Can we make the C library mutex lock and condvar primitives work on the vfork() child? It's practically like a thread...

pizlonator · 2025-09-20T03:37:35 1758339455

That might be the way to go but my best ideas for how to make vfork work sidestep all of that.

It's just a lot of work. It basically means that the whole Fil-C runtime has to be aware of this alternate mode where we're the vfork child and we have to play by different rules.

Anyway, long story short:

- Yeah I know vfork(2) is important. It's just not the most important thing on my plate. The constant time crypto situation we were talking about in the other thread is definitely more important, for example!

- I know how to do vfork(2) but every version of it that I've come up with is a ton of work and carries the risk of introducing really wacky stability bugs and safety bugs.
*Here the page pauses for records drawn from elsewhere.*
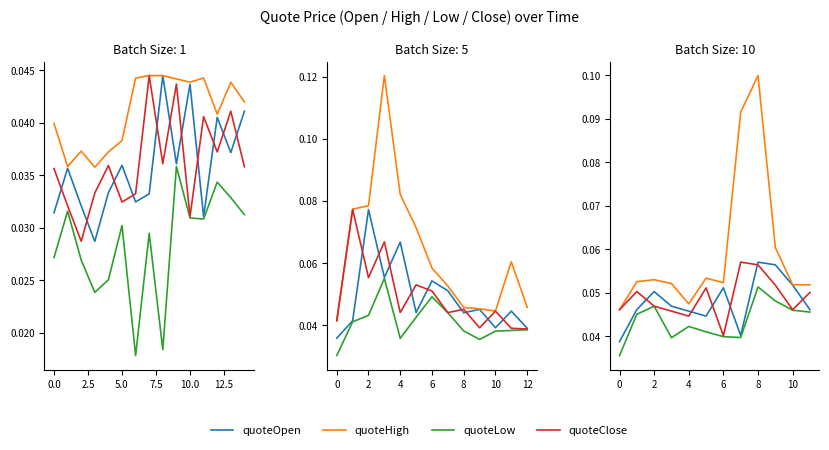

True or false: quoteHigh and quoteLow cross at least once.

False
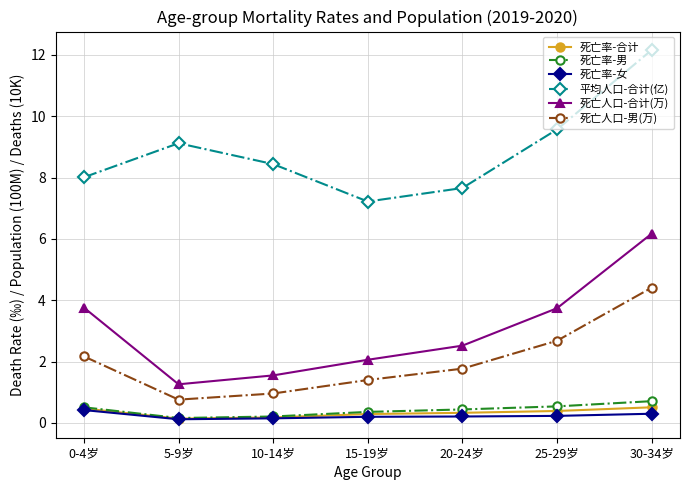

True or false: 平均人口-合计(亿) and 死亡率-男 cross at least once.

False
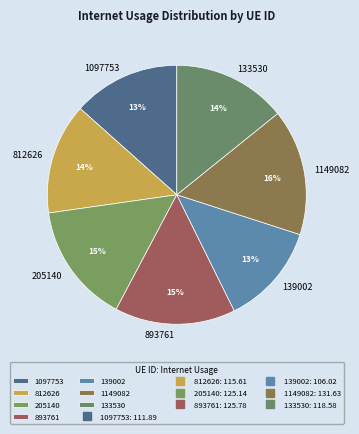

To the nearest percent, what portion does 1149082 represent?

16%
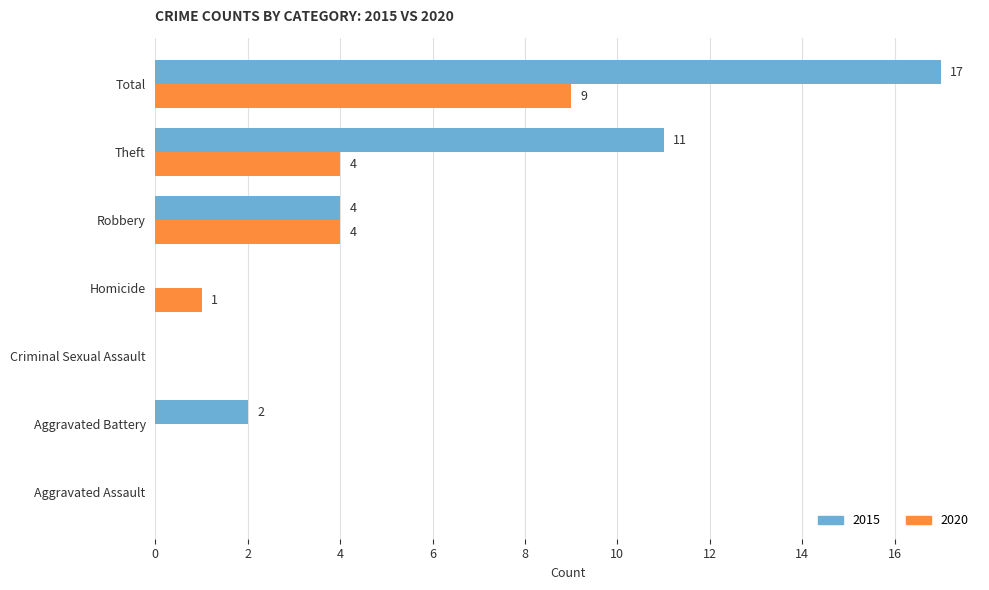

What is the sum of all 2015 values?

34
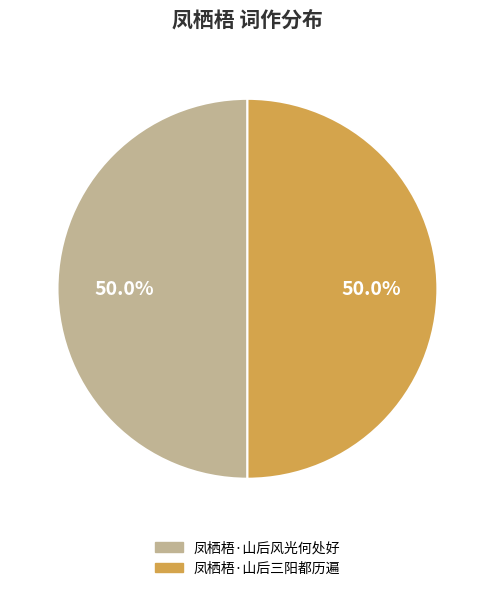

What is the total percentage of 凤栖梧·山后三阳都历遍 and 凤栖梧·山后风光何处好?

100.0%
So, vfork is just a high risk, high cost, medium reward, medium urgency kind of thing. That probably means it'll be a while before I implement it.

cryptonector · 2025-09-20T04:59:02 1758344342

Understood, and I agree that constant-time assembly-coded crypto is much more important. Moreover, if you make `posix_spawn()` fast that's enough, and you can probably do that by proxying it from the victim program's C library to Fil-C's.

trws · 2025-09-19T22:36:12 1758321372

The other place it comes up is launchers and resource managers. We actually have a series of old issues and implementation work on flux (large scale resource manager for clusters) working around fork becoming a significant bottleneck in parallel launch. IIRC it showed up when we had ~1gb of memory in use and needed to spawn between 64 and 192 processes per node. That said, we actually didn’t pivot to vfork, we pivoted to posix_spawn for all but the case where we have to change working directory (had to support old glibc without the attr for that in spawn). If you’re interested I think we did some benchmarking with public results I could dredge up.

Anyway, much as I have cases where it matters I guess what I’m saying is I think you’re right that vfork is rarely actually necessary, especially since you’d probably have a much easier time getting a faster and still deterministic spawn if it ever actually becomes a bottleneck for something you care about.

cryptonector · 2025-09-20T05:00:23 1758344423

> That said, we actually didn’t pivot to vfork, we pivoted to posix_spawn for all but the case where we have to change working directory (had to support old glibc without the attr for that in spawn).

You can always accomplish that sort of thing by using a helper program that ultimately execs the desired one -- just prefix it and its arguments to the intended argv.

trws · 2025-09-20T19:49:02 1758397742

Quite so. We would have too, but I left out the nasty bit that someone had at one point put a callback argument in an internal launching API that runs between fork and exec. Still working on squashing the last of those.

cryptonector · 2025-09-20T03:01:38 1758337298

> The other place it comes up is launchers and resource managers.

Yes, and typically for the same reasons as in JVMs etc: `vfork()` is just faster.